*Aim*. Render each line of the entries below as a Markdown table with two columns, Row and Line, numbering the rows and skipping any blank lines. Leave the pictures out.

*Information given*.
# # #

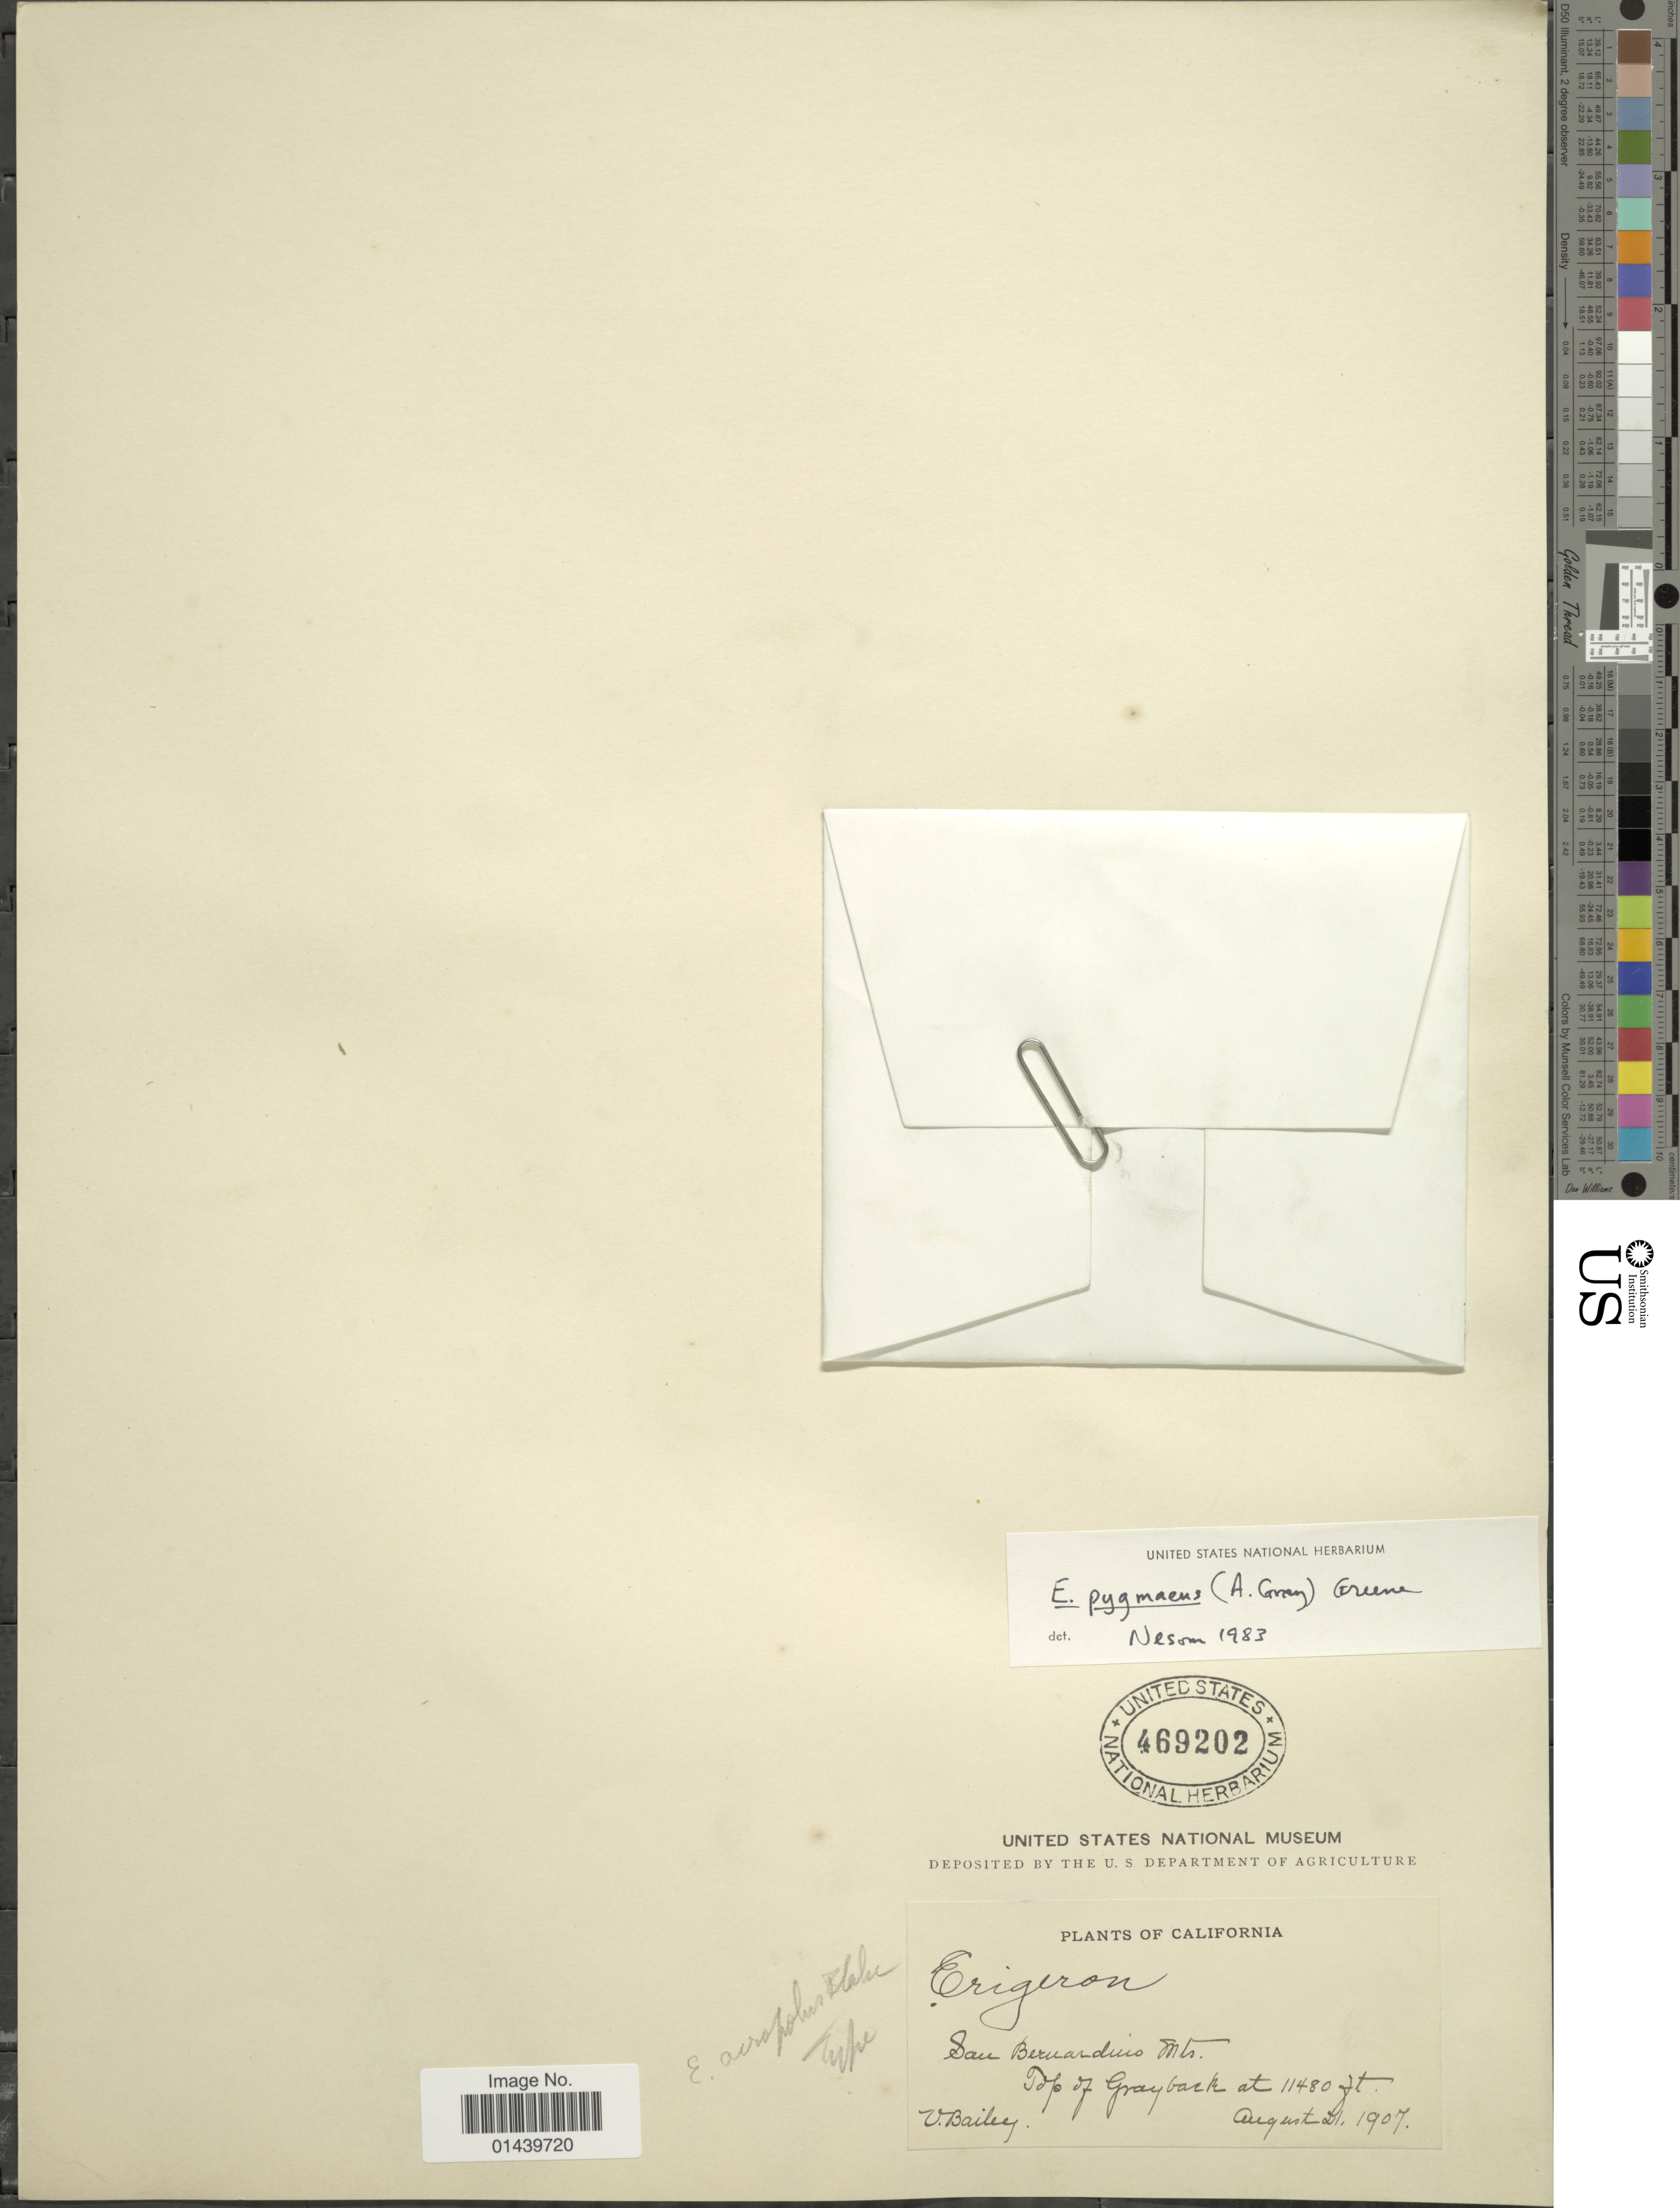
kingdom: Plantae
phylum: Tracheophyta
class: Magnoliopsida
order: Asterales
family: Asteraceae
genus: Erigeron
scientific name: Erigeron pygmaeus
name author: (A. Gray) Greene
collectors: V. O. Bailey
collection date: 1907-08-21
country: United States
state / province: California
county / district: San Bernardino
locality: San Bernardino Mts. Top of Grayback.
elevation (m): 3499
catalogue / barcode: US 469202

# # #

*Response to this task*.
| Row | Line |
|---|---|
| 1 | kingdom: Plantae |
| 2 | phylum: Tracheophyta |
| 3 | class: Magnoliopsida |
| 4 | order: Asterales |
| 5 | family: Asteraceae |
| 6 | genus: Erigeron |
| 7 | scientific name: Erigeron pygmaeus |
| 8 | name author: (A. Gray) Greene |
| 9 | collectors: V. O. Bailey |
| 10 | collection date: 1907-08-21 |
| 11 | country: United States |
| 12 | state / province: California |
| 13 | county / district: San Bernardino |
| 14 | locality: San Bernardino Mts. Top of Grayback. |
| 15 | elevation (m): 3499 |
| 16 | catalogue / barcode: US 469202 |